Early on I received a small training grant to develop materials to train behavioral health providers. By chance and inspiration we decided to interview adults with autism long before people were talking to adults with autism. We had no idea what information we would be able to gather as we traveled throughout the state, recruiting adults for interviews to help guide our materials that we were developing for children. My colleagues and I had the incredible fortune to interview several individuals who typed independently to communicate but were non-speaking. Each of these individuals demonstrated atypical behaviors associated with the core features of autism, flapping, aggression, self-injurious behavior, lack of eye contact, and often covered their ears when we arrived and rocked back and forth prior to the interview. I knew these weaknesses, I spent most of my professional life either remediating these weaknesses or studying interventions to remediate these weaknesses. I knew these behaviors. These were familiar deficits.

As each interviewee sat down at their keyboard and began to painstakingly type out their answers, their deficits were present but quickly overshadowed by their messages. I listened as the first college graduate in the state that was non-speaking typed out “I would like to write a book about disability and my experience using Foucault’s frame of normal.” I listened as a young woman typed that she wanted to be a “regular girl,” and before I could ask my follow up as to what she meant, watched as she encircled her left ring finger signifying a wedding or at least an engagement. I listened and watched as a young man, one who has deficits in empathy and perspective taking according to us experts, saw his mother grieving after her father, his grandfather had died, type out, “mom don’t bear you sadness on your shoulder, bear it in your heart where remembering can turn the pain into love.” A profoundly empathetic statement. I realized our simple communication systems we used were wrong. I realized that our IQ testing would not only get the cognitive capacity of these individuals wrong, but then our educational systems would program to that arbitrary number. I realized that by every professional focusing on their deficits, these individuals could not identify what their own strengths were.

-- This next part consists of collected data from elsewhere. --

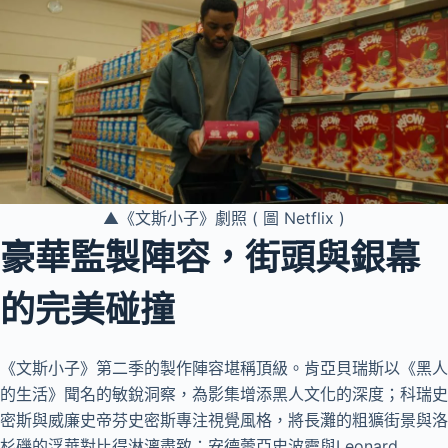
▲《文斯小子》劇照 ( 圖 Netflix )
豪華監製陣容，街頭與銀幕
的完美碰撞
《文斯小子》第二季的製作陣容堪稱頂級。肯亞貝瑞斯以《黑人
的生活》聞名的敏銳洞察，為影集增添黑人文化的深度；科瑞史
密斯與威廉史帝芬史密斯專注視覺風格，將長灘的粗獷街景與洛
杉磯的浮華對比得淋漓盡致；安德蕾亞史波靈與Leonard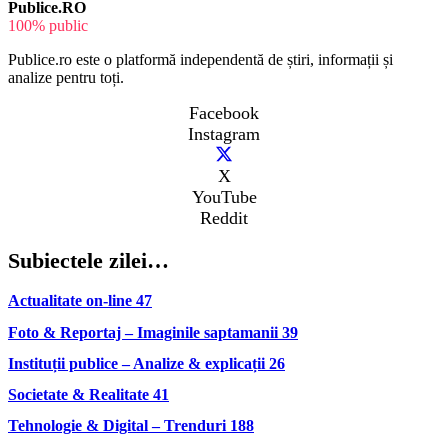
Publice.RO
100% public
Publice.ro este o platformă independentă de știri, informații și
analize pentru toți.
Facebook
Instagram
X
YouTube
Reddit
Subiectele zilei…
Actualitate on-line
47
Foto & Reportaj – Imaginile saptamanii
39
Instituții publice – Analize & explicații
26
Societate & Realitate
41
Tehnologie & Digital – Trenduri
188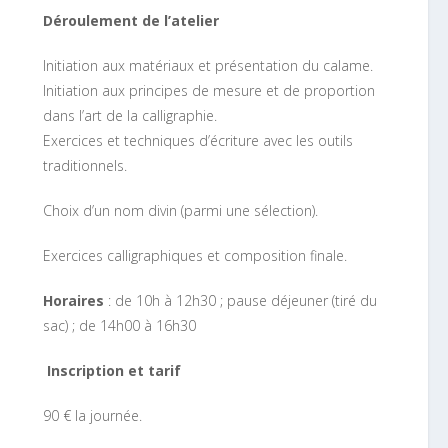
Déroulement de l’atelier
Initiation aux matériaux et présentation du calame.
Initiation aux principes de mesure et de proportion
dans l’art de la calligraphie.
Exercices et techniques d’écriture avec les outils
traditionnels.
Choix d’un nom divin (parmi une sélection).
Exercices calligraphiques et composition finale.
Horaires
: de 10h à 12h30 ; pause déjeuner (tiré du
sac) ; de 14h00 à 16h30
Inscription et tarif
90 € la journée.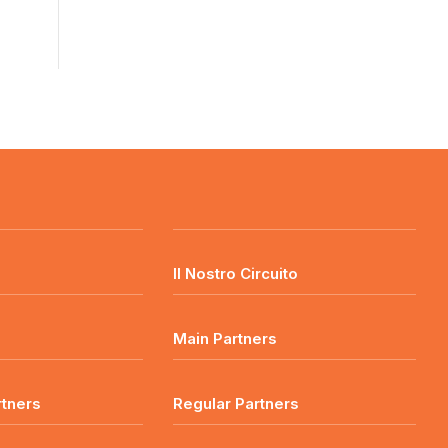
o
Il Nostro Circuito
Main Partners
rtners
Regular Partners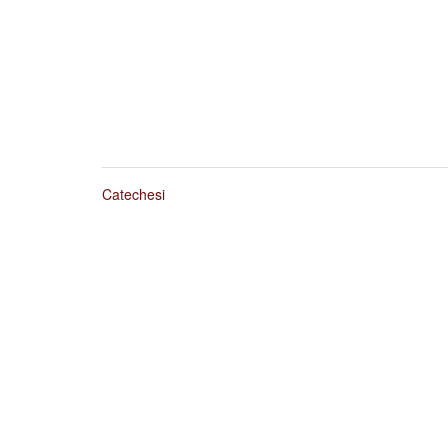
Catechesi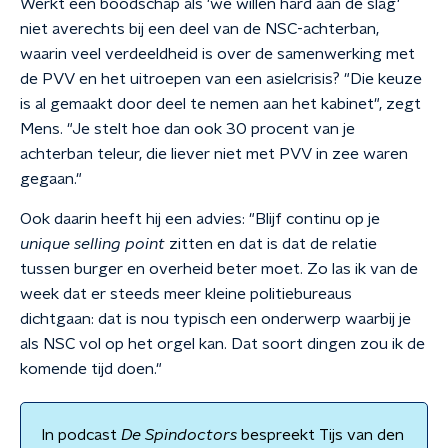
Werkt een boodschap als 'we willen hard aan de slag'
niet averechts bij een deel van de NSC-achterban,
waarin veel verdeeldheid is over de samenwerking met
de PVV en het uitroepen van een asielcrisis? "Die keuze
is al gemaakt door deel te nemen aan het kabinet", zegt
Mens. "Je stelt hoe dan ook 30 procent van je
achterban teleur, die liever niet met PVV in zee waren
gegaan."
Ook daarin heeft hij een advies: "Blijf continu op je
unique selling point
zitten en dat is dat de relatie
tussen burger en overheid beter moet. Zo las ik van de
week dat er steeds meer kleine politiebureaus
dichtgaan: dat is nou typisch een onderwerp waarbij je
als NSC vol op het orgel kan. Dat soort dingen zou ik de
komende tijd doen."
In podcast
De Spindoctors
bespreekt Tijs van den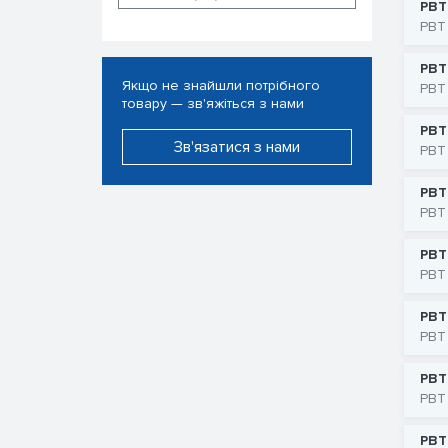
РВТ
РВТ
РВТ
Якщо не знайшли потрібного
РВТ
товару — зв'яжіться з нами
РВТ
Зв'язатися з нами
РВТ
РВТ
РВТ
РВТ
РВТ
РВТ
РВТ
РВТ
РВТ
РВТ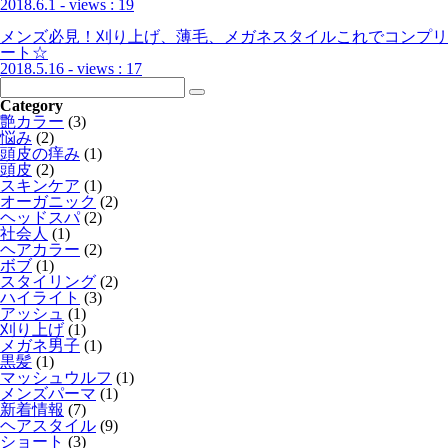
2018.6.1
- views : 19
メンズ必見！刈り上げ、薄毛、メガネスタイルこれでコンプリ
ート☆
2018.5.16
- views : 17
Category
艶カラー
(3)
悩み
(2)
頭皮の痒み
(1)
頭皮
(2)
スキンケア
(1)
オーガニック
(2)
ヘッドスパ
(2)
社会人
(1)
ヘアカラー
(2)
ボブ
(1)
スタイリング
(2)
ハイライト
(3)
アッシュ
(1)
刈り上げ
(1)
メガネ男子
(1)
黒髪
(1)
マッシュウルフ
(1)
メンズパーマ
(1)
新着情報
(7)
ヘアスタイル
(9)
ショート
(3)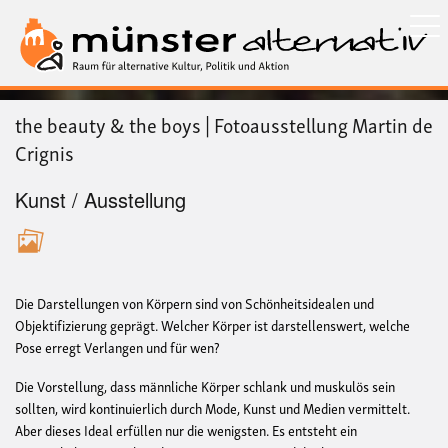
Direkt
zum
Inhalt
the beauty & the boys | Fotoausstellung Martin de
Crignis
Kunst / Ausstellung
Die Darstellungen von Körpern sind von Schönheitsidealen und
Objektifizierung geprägt. Welcher Körper ist darstellenswert, welche
Pose erregt Verlangen und für wen?
Die Vorstellung, dass männliche Körper schlank und muskulös sein
sollten, wird kontinuierlich durch Mode, Kunst und Medien vermittelt.
Aber dieses Ideal erfüllen nur die wenigsten. Es entsteht ein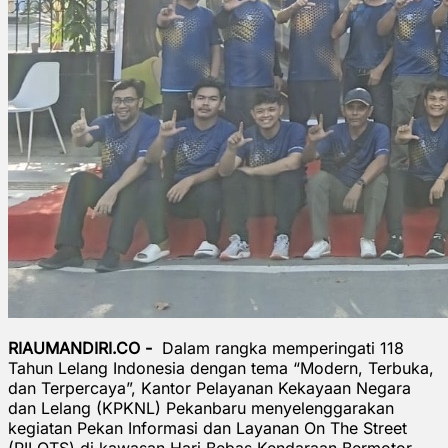
RIAUMANDIRI.CO -
Dalam rangka memperingati 118
Tahun Lelang Indonesia dengan tema “Modern, Terbuka,
dan Terpercaya”, Kantor Pelayanan Kekayaan Negara
dan Lelang (KPKNL) Pekanbaru menyelenggarakan
kegiatan Pekan Informasi dan Layanan On The Street
(PILOTS) di kawasan Hari Bebas Kendaraan Bermotor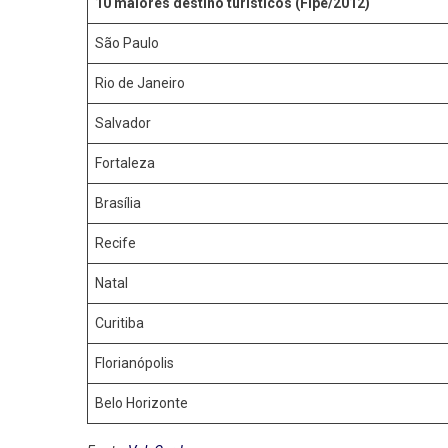
10 maiores d
estino
turísticos (Fipe/2012)
São Paulo
Rio de Janeiro
Salvador
Fortaleza
Brasília
Recife
Natal
Curitiba
Florianópolis
Belo Horizonte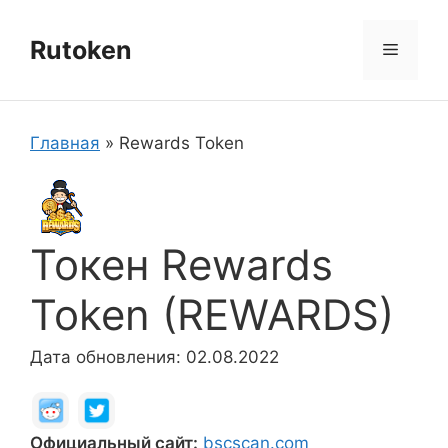
Перейти
к
Rutoken
Меню
содержимому
Главная
»
Rewards Token
Токен Rewards
Token (REWARDS)
Дата обновления: 02.08.2022
Официальный сайт:
bscscan.com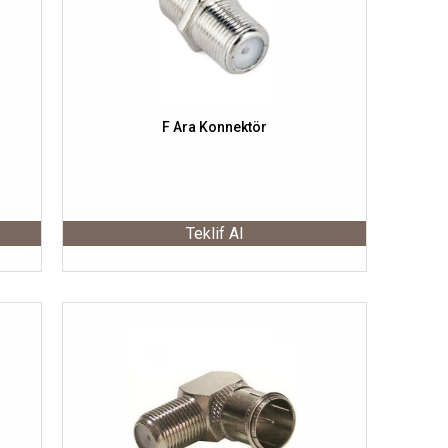
F Ara Konnektör
Teklif Al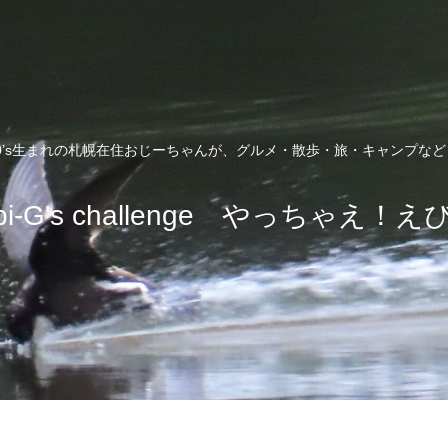
0’s生まれの札幌在住おじーちゃんが、グルメ・散歩・旅・キャンプな
bi-G's challenge やっちゃえ！え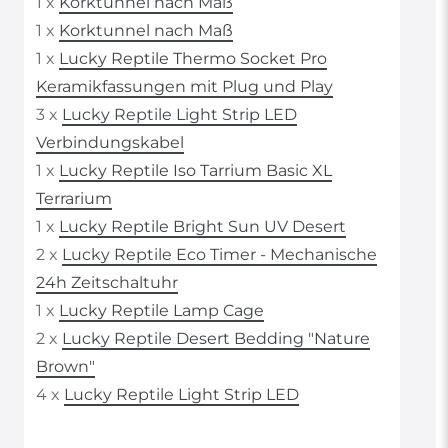
1 x
Korktunnel nach Maß
1 x
Korktunnel nach Maß
1 x
Lucky Reptile Thermo Socket Pro
Keramikfassungen mit Plug und Play
3 x
Lucky Reptile Light Strip LED
Verbindungskabel
1 x
Lucky Reptile Iso Tarrium Basic XL
Terrarium
1 x
Lucky Reptile Bright Sun UV Desert
2 x
Lucky Reptile Eco Timer - Mechanische
24h Zeitschaltuhr
1 x
Lucky Reptile Lamp Cage
2 x
Lucky Reptile Desert Bedding "Nature
Brown"
4 x
Lucky Reptile Light Strip LED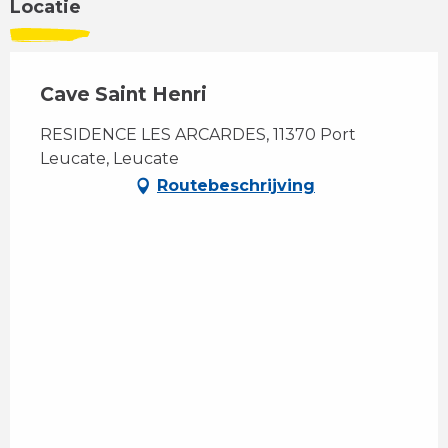
Locatie
Cave Saint Henri
RESIDENCE LES ARCARDES, 11370 Port
Leucate, Leucate
Routebeschrijving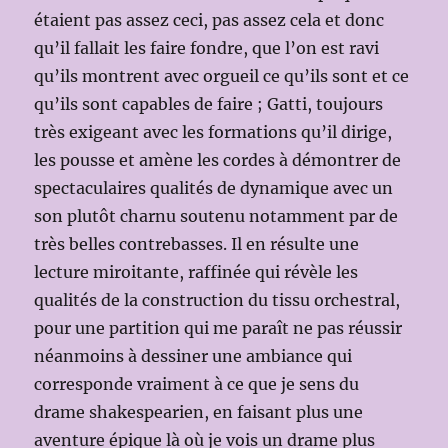
étaient pas assez ceci, pas assez cela et donc
qu’il fallait les faire fondre, que l’on est ravi
qu’ils montrent avec orgueil ce qu’ils sont et ce
qu’ils sont capables de faire ; Gatti, toujours
très exigeant avec les formations qu’il dirige,
les pousse et amène les cordes à démontrer de
spectaculaires qualités de dynamique avec un
son plutôt charnu soutenu notamment par de
très belles contrebasses. Il en résulte une
lecture miroitante, raffinée qui révèle les
qualités de la construction du tissu orchestral,
pour une partition qui me paraît ne pas réussir
néanmoins à dessiner une ambiance qui
corresponde vraiment à ce que je sens du
drame shakespearien, en faisant plus une
aventure épique là où je vois un drame plus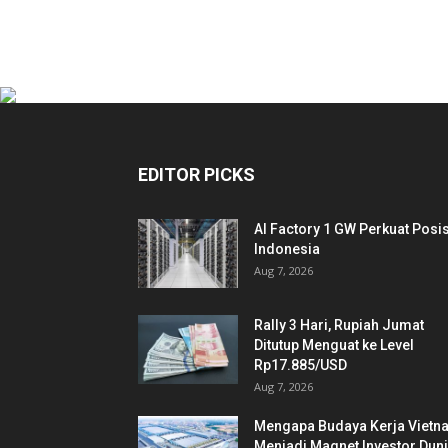
EDITOR PICKS
AI Factory 1 GW Perkuat Posis
Indonesia
Aug 7, 2026
Rally 3 Hari, Rupiah Jumat
Ditutup Menguat ke Level
Rp17.885/USD
Aug 7, 2026
Mengapa Budaya Kerja Vietn
Menjadi Magnet Investor Dun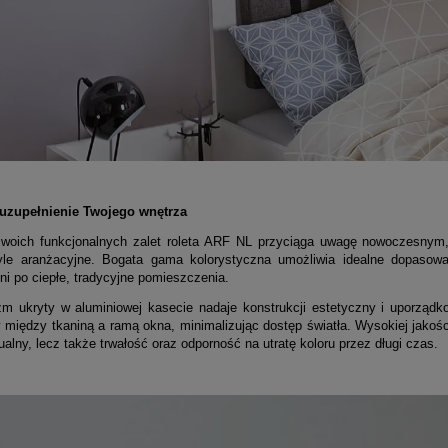
uzupełnienie Twojego wnętrza
woich funkcjonalnych zalet roleta ARF NL przyciąga uwagę nowoczesnym,
yle aranżacyjne. Bogata gama kolorystyczna umożliwia idealne dopasow
ni po ciepłe, tradycyjne pomieszczenia.
m ukryty w aluminiowej kasecie nadaje konstrukcji estetyczny i uporządk
 między tkaniną a ramą okna, minimalizując dostęp światła. Wysokiej jakości
ualny, lecz także trwałość oraz odporność na utratę koloru przez długi czas.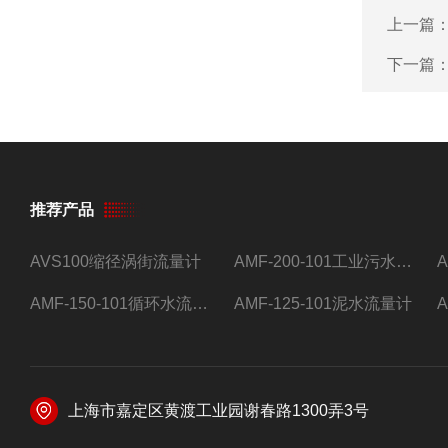
上一篇
下一篇
推荐产品
AVS100缩径涡街流量计
AMF-200-101工业污水流量计
AMF-150-101循环水流量计,电磁流量计
AMF-125-101泥水流量计
上海市嘉定区黄渡工业园谢春路1300弄3号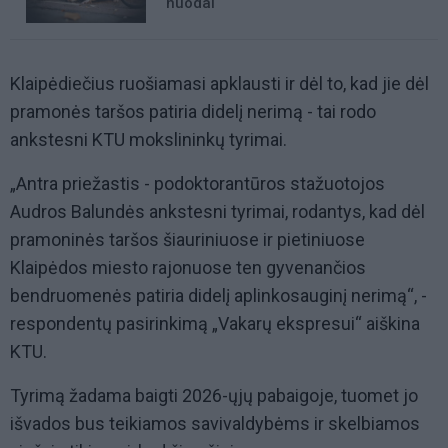
nuodai
Klaipėdiečius ruošiamasi apklausti ir dėl to, kad jie dėl
pramonės taršos patiria didelį nerimą - tai rodo
ankstesni KTU mokslininkų tyrimai.
„Antra priežastis - podoktorantūros stažuotojos
Audros Balundės ankstesni tyrimai, rodantys, kad dėl
pramoninės taršos šiauriniuose ir pietiniuose
Klaipėdos miesto rajonuose ten gyvenančios
bendruomenės patiria didelį aplinkosauginį nerimą“, -
respondentų pasirinkimą „Vakarų ekspresui“ aiškina
KTU.
Tyrimą žadama baigti 2026-ųjų pabaigoje, tuomet jo
išvados bus teikiamos savivaldybėms ir skelbiamos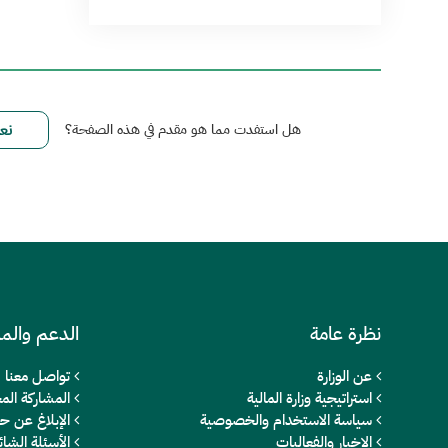
هل استفدت مما هو مقدم في هذه الصفحة؟
نظرة عامة
الدعم والم
عن الوزارة
تواصل معنا
استراتيجية وزارة المالية
المشاركة المج
سياسة الاستخدام والخصوصية
الإبلاغ عن ح
الاخبار والفعاليات
الأسئلة الشائ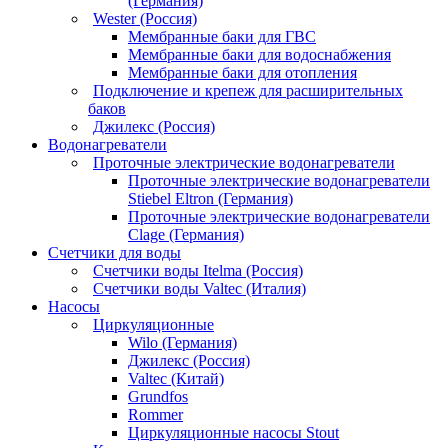
(Германия)
Wester (Россия)
Мембранные баки для ГВС
Мембранные баки для водоснабжения
Мембранные баки для отопления
Подключение и крепеж для расширительных
баков
Джилекс (Россия)
Водонагреватели
Проточные электрические водонагреватели
Проточные электрические водонагреватели
Stiebel Eltron (Германия)
Проточные электрические водонагреватели
Clage (Германия)
Счетчики для воды
Счетчики воды Itelma (Россия)
Счетчики воды Valtec (Италия)
Насосы
Циркуляционные
Wilo (Германия)
Джилекс (Россия)
Valtec (Китай)
Grundfos
Rommer
Циркуляционные насосы Stout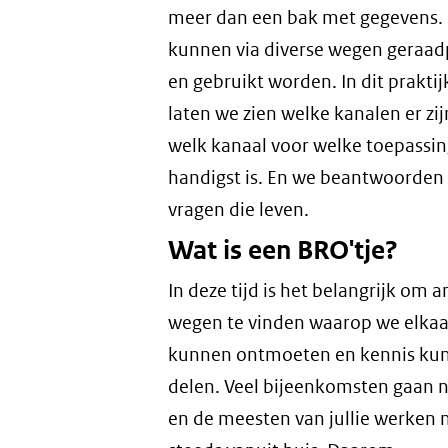
meer dan een bak met gegevens.
kunnen via diverse wegen geraad
en gebruikt worden. In dit praktij
laten we zien welke kanalen er zij
welk kanaal voor welke toepassin
handigst is. En we beantwoorden 
vragen die leven.
Wat is een BRO'tje?
In deze tijd is het belangrijk om 
wegen te vinden waarop we elkaa
kunnen ontmoeten en kennis ku
delen. Veel bijeenkomsten gaan n
en de meesten van jullie werken 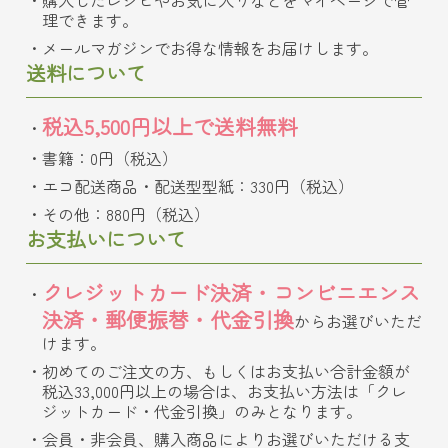
理できます。
メールマガジンでお得な情報をお届けします。
送料について
税込5,500円以上で送料無料
書籍：0円（税込）
エコ配送商品・配送型型紙：330円（税込）
その他：880円（税込）
お支払いについて
クレジットカード決済・コンビニエンス
決済・郵便振替・代金引換
からお選びいただ
けます。
初めてのご注文の方、もしくはお支払い合計金額が
税込33,000円以上の場合は、お支払い方法は「クレ
ジットカード・代金引換」のみとなります。
会員・非会員、購入商品によりお選びいただける支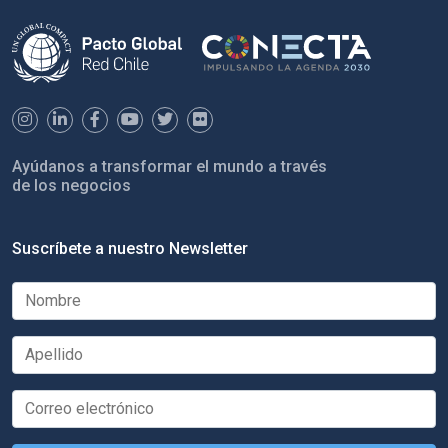
Ayúdanos a transformar el mundo a través
de los negocios
Suscríbete a nuestro Newsletter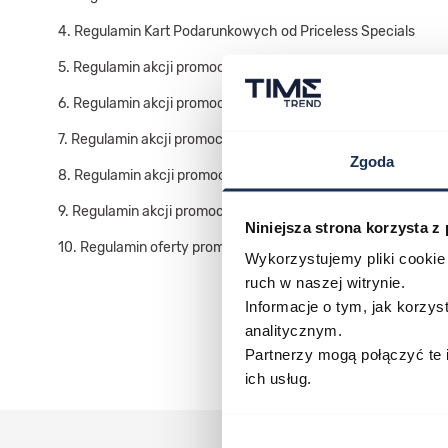
4.
Regulamin Kart Podarunkowych od Priceless Specials
5.
Regulamin akcji promocyjnej „Zawsze jest czas na eleganc
6.
Regulamin akcji promocyjnej „TIME FOR LOVE” w salonach
7.
Regulamin akcji promocyjnej „ZŁOTY CZAS NA MĘSKI STYL
Zgoda
8.
Regulamin akcji promocyjnej „Wiosna ma swój czas” w sal
9.
Regulamin akcji promocyjnej „PODARUJ TO CO NAJCENNI
Niniejsza strona korzysta z
10.
Regulamin oferty promocyjnej „SUMMER SALE” w salona
Wykorzystujemy pliki cookie 
ruch w naszej witrynie.
Informacje o tym, jak korzy
analitycznym.
Partnerzy mogą połączyć te 
ich usług.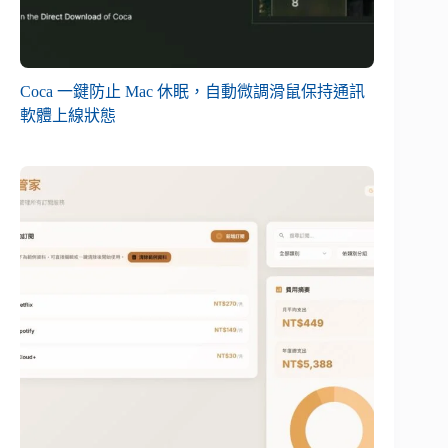
Coca 一鍵防止 Mac 休眠，自動微調滑鼠保持通訊
軟體上線狀態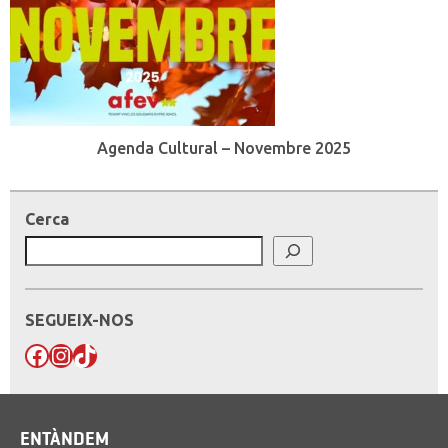
Agenda Cultural – Novembre 2025
Cerca
SEGUEIX-NOS
Facebook
Instagram
TikTok
ENTÀNDEM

The system, and I as a part of that system had framed a language of deficit, a language of weaknesses, that was reinforced by society over and over again.

[ icon of strong person ]By listening, I realized I was wrong. We do not build our lives on remediated weakness, why are we expecting those we serve to build their lives on remediated weaknesses? We define and study lack of empathy in autistic individuals without even examining our own lack of empathy towards the autistic way of being. We focus primarily on a deficit-based model while giving lip service to a person’s strengths. How was I perpetuating this? Why was I studying all that was wrong versus what was right? How is society complicit in perpetuating a deficit narrative, and what is my role in not only challenging that paradigm, but overturning it. This is my frame now, it is essential to who I am as a human being, what I care about in research, and who I listen to. All because I was wrong.[ maya angelou quote: do the best you can until you know better. when you know better, do better. ]

So listen to those you have the privilege to serve and hear their voice. Challenge systems. Question from within. Partner with versus simply studying people. Disseminate your work to communities where it matters most. Listen and hear and listen some more. Change your mind. Go in a different direction. To paraphrase Maya Angelou when you know different, please, please do different! I look forward to each of you having those moments, moments that matter, moments that define you. Moments that you will look back and say because I was wrong, it made all the difference. Thank you and congratulations!!


Kristie Patten Koenig, PhD, OT/L, FAOTA, is Associate Professor at New York University, and Chair of the Department of Occupational Therapy. She is also Principal Investigator of NYU Steinhardt’s ASD Nest Support Project.